When my work on Battlefield 4 was officially completed, I moved on to work on the DLC called Naval Strike which included 4 new levels. I was the Environment Artist on Wave Breaker which featured a submarine base that had a submarine under construction, falling to the ground, changing the way the map played and treated people. The World Builder on the level, Tim Mcleod had created something really nice to work on and it was nothing but a blast to contribute to it. I even got to fulfill an old dream, heavily inspired by Metal Gear Solid, to put breakable ventilation shafts in the design, creating a cool getaway route if you got hunted down or wanted to sneak up on someone.

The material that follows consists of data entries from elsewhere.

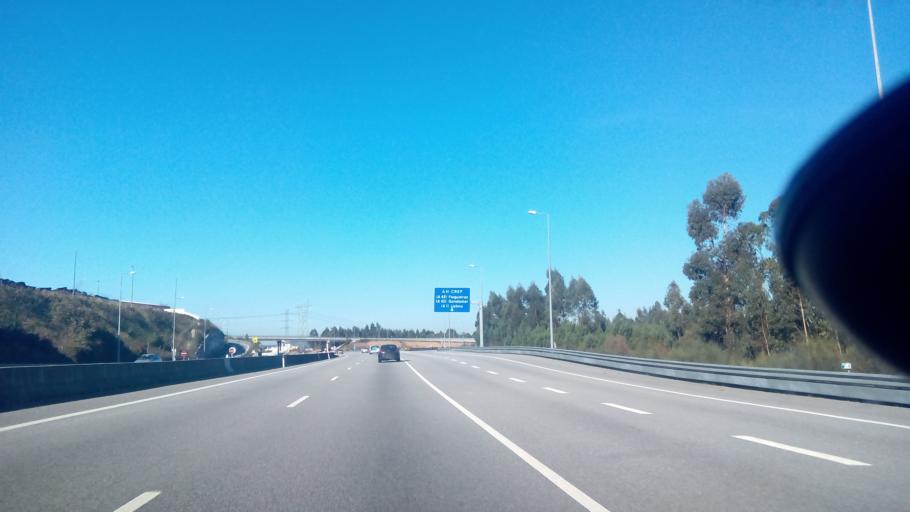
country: PT
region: Porto
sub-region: Valongo
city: Campo
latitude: 41.1772
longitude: -8.4417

This production only lasted for a couple of months, and in January of 2014 I began working on Star Wars Battlefront.
This is the project I am currently working on and considering we are working on multiple projects here at DICE, I am thrilled to have been chosen to work on Battlefront. I am, just like on Operation Locker, working as an Environment Artist, and if you have seen the video we showed on E3 which features behind the scenes clips, you can see parts of my work from the ingame footage:
Considering where we are in the project, I won’t share any details that haven’t been officially released by EA or DICE, and as much as we love your enthusiasm, refrain from emailing me about questions you might have 😉 All in all, DICE has some killer titles to be released and we are being very careful in creating the Star Wars game that fans want. Everyone on the team is a fan of the franchise and that is a good foundation for making this game.
Life at DICE
Apart from being a really good workplace, offering alot of perks and opportunities, DICE arranges and participates in events all around the world, which doesn’t just bring coworkers closer together, but us closer to the fans. My favourite event so far was when we participated in the Stockholm Pride Festival of 2013, as we usually do, but this time I had the opportunity to join in. There is a really friendly culture at the office and naturally that leads to comradery among people. I never find shortage of things to do after work or during weekends with my co-workers, and it’s really easy to make friends here.
This isn’t intended to serve as a recruiting attempt even though it may sound like it. We are growing and will need more people down the line to deliver these amazing titles ahead of us. If you can identify yourself with how I was struggling and where I was at the time before joining DICE, you could definitely take the same journey as I have. We are always looking for new talent, so check out our jobs section and have a go.
To sum up this long post, I want to thank some people who have helped me make my career into what it is today, and emphasize how it has impacted me; Pontus Ryman, Mattias Kylén, Gustav Embretsen, Christian Plogfors and more. Without your support and helpfulness, I would not be where I am.
Thanks for reading this, and I hope you found it interesting.